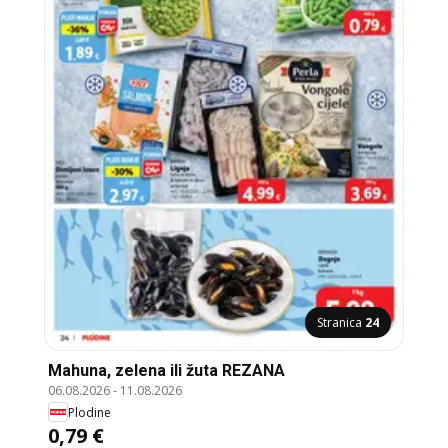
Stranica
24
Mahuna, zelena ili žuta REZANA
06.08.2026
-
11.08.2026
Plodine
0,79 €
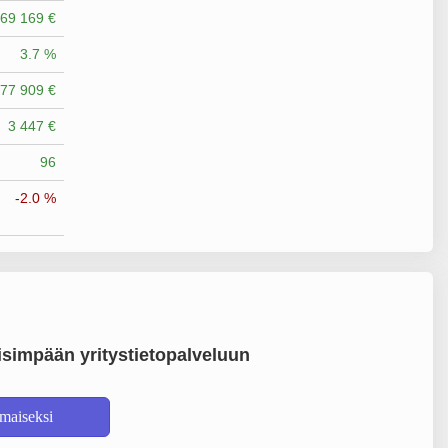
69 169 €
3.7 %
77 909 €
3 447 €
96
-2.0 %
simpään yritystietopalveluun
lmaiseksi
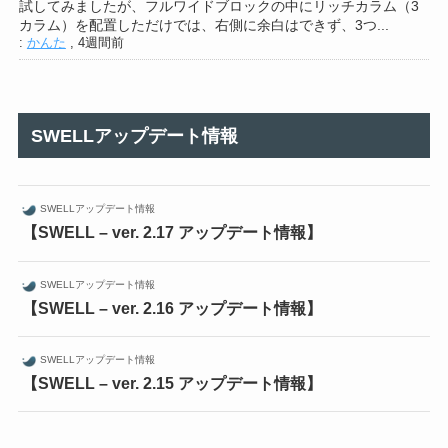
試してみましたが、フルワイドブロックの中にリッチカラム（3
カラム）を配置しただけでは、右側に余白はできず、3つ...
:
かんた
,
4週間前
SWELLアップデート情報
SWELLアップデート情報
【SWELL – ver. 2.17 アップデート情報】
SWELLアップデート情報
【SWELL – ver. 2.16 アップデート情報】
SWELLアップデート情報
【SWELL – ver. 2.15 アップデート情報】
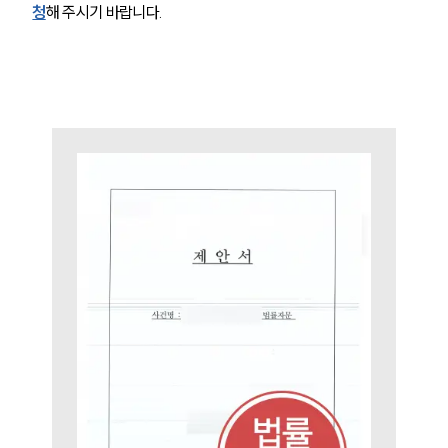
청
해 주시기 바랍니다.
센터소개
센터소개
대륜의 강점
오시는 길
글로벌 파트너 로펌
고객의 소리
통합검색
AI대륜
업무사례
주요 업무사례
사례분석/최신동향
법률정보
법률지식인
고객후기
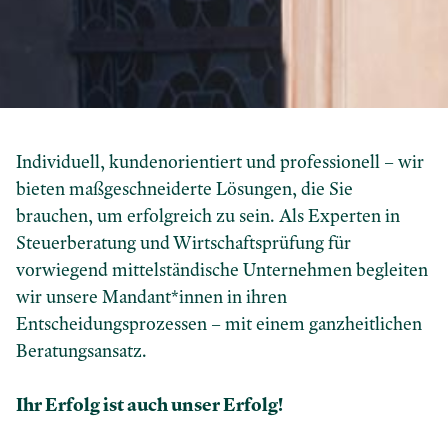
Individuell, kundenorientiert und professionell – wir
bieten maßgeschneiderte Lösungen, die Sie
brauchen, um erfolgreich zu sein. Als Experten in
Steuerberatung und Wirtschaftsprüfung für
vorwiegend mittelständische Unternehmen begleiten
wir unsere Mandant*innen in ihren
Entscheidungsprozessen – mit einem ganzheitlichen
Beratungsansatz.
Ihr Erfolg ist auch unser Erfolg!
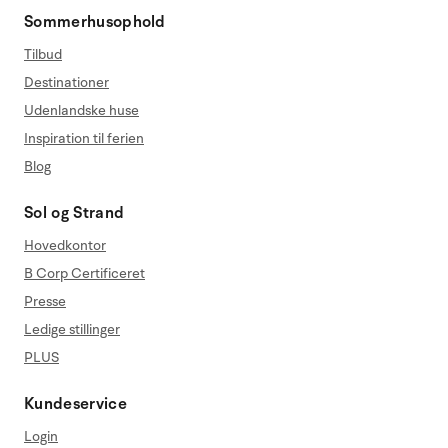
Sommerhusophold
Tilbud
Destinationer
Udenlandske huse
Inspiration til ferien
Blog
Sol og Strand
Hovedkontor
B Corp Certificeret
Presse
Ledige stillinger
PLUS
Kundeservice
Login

********************

* 연습 과제: 위 기록의 모든 줄을 다시 적되 "센터소개"를 "센터 안내"로 바꾸고 나머지는 그대로 두세요. 그림은 빼고 적으세요.

* 과제 출력:
Stranica
24
Mahuna, zelena ili žuta REZANA
06.08.2026
-
11.08.2026
Plodine
0,79 €
69 169 €
3.7 %
77 909 €
3 447 €
96
-2.0 %
simpään yritystietopalveluun
lmaiseksi
試してみましたが、フルワイドブロックの中にリッチカラム（3
カラム）を配置しただけでは、右側に余白はできず、3つ...
:
かんた
,
4週間前
SWELLアップデート情報
SWELLアップデート情報
【SWELL – ver. 2.17 アップデート情報】
SWELLアップデート情報
【SWELL – ver. 2.16 アップデート情報】
SWELLアップデート情報
【SWELL – ver. 2.15 アップデート情報】
청
해 주시기 바랍니다.
센터 안내
센터 안내
대륜의 강점
오시는 길
글로벌 파트너 로펌
고객의 소리
통합검색
AI대륜
업무사례
주요 업무사례
사례분석/최신동향
법률정보
법률지식인
고객후기
Individuell, kundenorientiert und professionell – wir
bieten maßgeschneiderte Lösungen, die Sie
brauchen, um erfolgreich zu sein. Als Experten in
Steuerberatung und Wirtschaftsprüfung für
vorwiegend mittelständische Unternehmen begleiten
wir unsere Mandant*innen in ihren
Entscheidungsprozessen – mit einem ganzheitlichen
Beratungsansatz.
Ihr Erfolg ist auch unser Erfolg!
Sommerhusophold
Tilbud
Destinationer
Udenlandske huse
Inspiration til ferien
Blog
Sol og Strand
Hovedkontor
B Corp Certificeret
Presse
Ledige stillinger
PLUS
Kundeservice
Login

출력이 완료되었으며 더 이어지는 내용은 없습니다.